16.Bölüm

280 14 8
                                    

İki ay sonra

Bahar'dan

İki ay geçmişti aradan. Temmuz ayının ortalarındaydık. İki aydır her şey çok güzeldi. Tabi evliliğimizin ilk günü gördüğüm kabus dışında.

Şimdiyse içimdeki oradan oraya yürüyüp duruyordum.

"Bahar canım lütfen sakin ol biraz artık. Kaç saattir yiyip bitirdin kendini."
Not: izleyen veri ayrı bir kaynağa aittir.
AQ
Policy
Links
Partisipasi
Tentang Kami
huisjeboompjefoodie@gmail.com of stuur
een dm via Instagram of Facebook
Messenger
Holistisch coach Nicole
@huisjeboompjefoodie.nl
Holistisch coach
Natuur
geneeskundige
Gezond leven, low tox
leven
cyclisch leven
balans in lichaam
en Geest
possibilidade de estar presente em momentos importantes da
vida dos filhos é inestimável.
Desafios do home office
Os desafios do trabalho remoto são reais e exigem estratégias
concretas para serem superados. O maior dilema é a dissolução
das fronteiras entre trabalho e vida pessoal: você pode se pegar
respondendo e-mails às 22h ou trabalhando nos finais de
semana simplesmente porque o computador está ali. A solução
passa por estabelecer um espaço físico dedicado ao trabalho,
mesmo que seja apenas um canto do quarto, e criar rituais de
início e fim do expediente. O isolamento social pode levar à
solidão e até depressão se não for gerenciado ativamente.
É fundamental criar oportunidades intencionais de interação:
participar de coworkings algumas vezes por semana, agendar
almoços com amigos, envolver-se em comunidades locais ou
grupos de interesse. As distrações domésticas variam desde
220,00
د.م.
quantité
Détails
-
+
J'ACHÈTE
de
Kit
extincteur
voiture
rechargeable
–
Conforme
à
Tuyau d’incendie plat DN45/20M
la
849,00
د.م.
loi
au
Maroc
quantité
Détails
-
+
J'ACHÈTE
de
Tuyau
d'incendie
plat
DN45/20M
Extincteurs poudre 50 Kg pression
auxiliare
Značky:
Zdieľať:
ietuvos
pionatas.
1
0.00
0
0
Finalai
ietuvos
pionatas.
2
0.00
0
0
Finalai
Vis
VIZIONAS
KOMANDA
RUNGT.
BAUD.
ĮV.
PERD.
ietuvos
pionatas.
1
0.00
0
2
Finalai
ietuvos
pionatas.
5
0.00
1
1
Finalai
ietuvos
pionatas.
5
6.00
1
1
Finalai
Çatık kaşlarla Nazlı'ya döndüm.

"Nasıl sakin olayım Nazlı yaa? Gözümüzün önünde Fatma ablayla Ahmet Kartal'ı kaçırdılar. Hiçbir şey yapamadık. Engel olamadık. Nasıl sakin olayım? Ya onlara bir şey olursa? Ne yaparım ben o zaman?"

"Haklısın canım. Sakin ol demesi kolay ama Yavuz abiler ne yapar eder bulurlar onları. Sen sakinleşsen artık biraz."

Gidip kanepeye oturdum.

"Bulurlar değil mi?"

"Bulurlar canım. Sen hiç merak etme."deyip bana sarıldı sıkı sıkı.

Fatma ablalardaydık birkaç saat öncesine kadar. Birdenbire silahlı adamlar evi basıp hepimizi kaçırmaya çalışmışlardı. Benle Nazlı ellerinden kurtulmayı başarmıştık ama Fatma abla kucağında Ahmet Kartal'a kurtulamamıştı. Engel olmaya çalışmıştık ama işe yaramamıştı. Daha sonra hemen tabira gelip durumu anlattık Yavuz'lara. Biraz önce de Fatma ablayı ve Ahmet Kartal'ı bulmuş olabileceklerini söyleyerek çıktılar. Biz de endişeyle bekliyorduk.

Yavuz'dan

Bir istihbarat doğrultusunda sınır ötesinde gözlerden uzak olan bir depoya gelmiştik. Eğer aldığımız istihbarat doğruysa Fatma ve Ahmet Kartal bu depoda olmalıydı. Onları kim kaçırmıştı, neden kaçırmıştı bilmiyorduk. Ama yepyeni bir düşmanla karşı karşıya olduğumuz ortadaydı. Çolağı yakaladığımızdan beri birkaç aydır her şey yolundaydı. Ta ki bugüne kadar.

Yavaş yavaş depoya yaklaşıyorduk. Depo ormanlık bir alanda olduğundan kolay kolay fark edilmezdik. İyice yaklaşınca herkesi durdurdum. Kimse gözükmüyordu deponun etrafında.

"Neden kimse yok etrafta Sinan? Yanlış istihbarat mı?"

"Atmaca kod adlı gölge ajandan aldım istihbaratı. Onların maharetlerini anlatmaya gerek yok. Biliyorsun."

Çatık kaşlarla ihtimalleri değerlendirirken bir ses geldi. Bir bebeğin ağlama sesi.

Hafız sesi duyar duymaz deponun kapısına doğru koşmaya başladı. Keşanlı da arkasından.

"Hafız, Keşanlı durun!"dememle Hafız deponun kapısını açtı. Büyük bir patlama oldu ve hepimiz bir yerlere savrulduk.

Bahar'dan

Zaman geçmek bilmiyordu.  Erdem abi burda yapılacak bir şey yok deyince Nazlı'yla eve gelmiştik. Oturuyorduk. Birden bire içimi büyük bir sıkıntı kapladı. Endişeliyim ama bu, bu çok farklı. Kalbim sıkışıyor. Birine bir şey oldu. Bizden birine bir şey oldu.

Hemen kalkıp telefonu aldım masadan. Yavuz'u arayıp telefonunu açmasını bekledim telaşla. Ulaşılamıyordu. Tekrar tekrar aradım ama ulaşılamıyordu. Abimi aradım bu kez ama ulaşılamıyordu. Sinan'ı aradım bu kez. Ama ona da ulaşılamıyordu. Gözlerim doldu. Çenem titriyordu.

Nazlı da ayağa kalkmış telaşla bakıyordu. Onun da gözleri dolmuştu.

"Ne oldu Bahar?"

"İçimi büyük bir sıkıntı kapladı. Kalbim sıkışıyor. Yavuz'u arıyorum, abimi arıyorum, Sinan'ı arıyorum ama hiçbirine ulaşılamıyor. Nazlı bir şey oldu. Çok kötü bir şey oldu. Bizden birine bir şey oldu."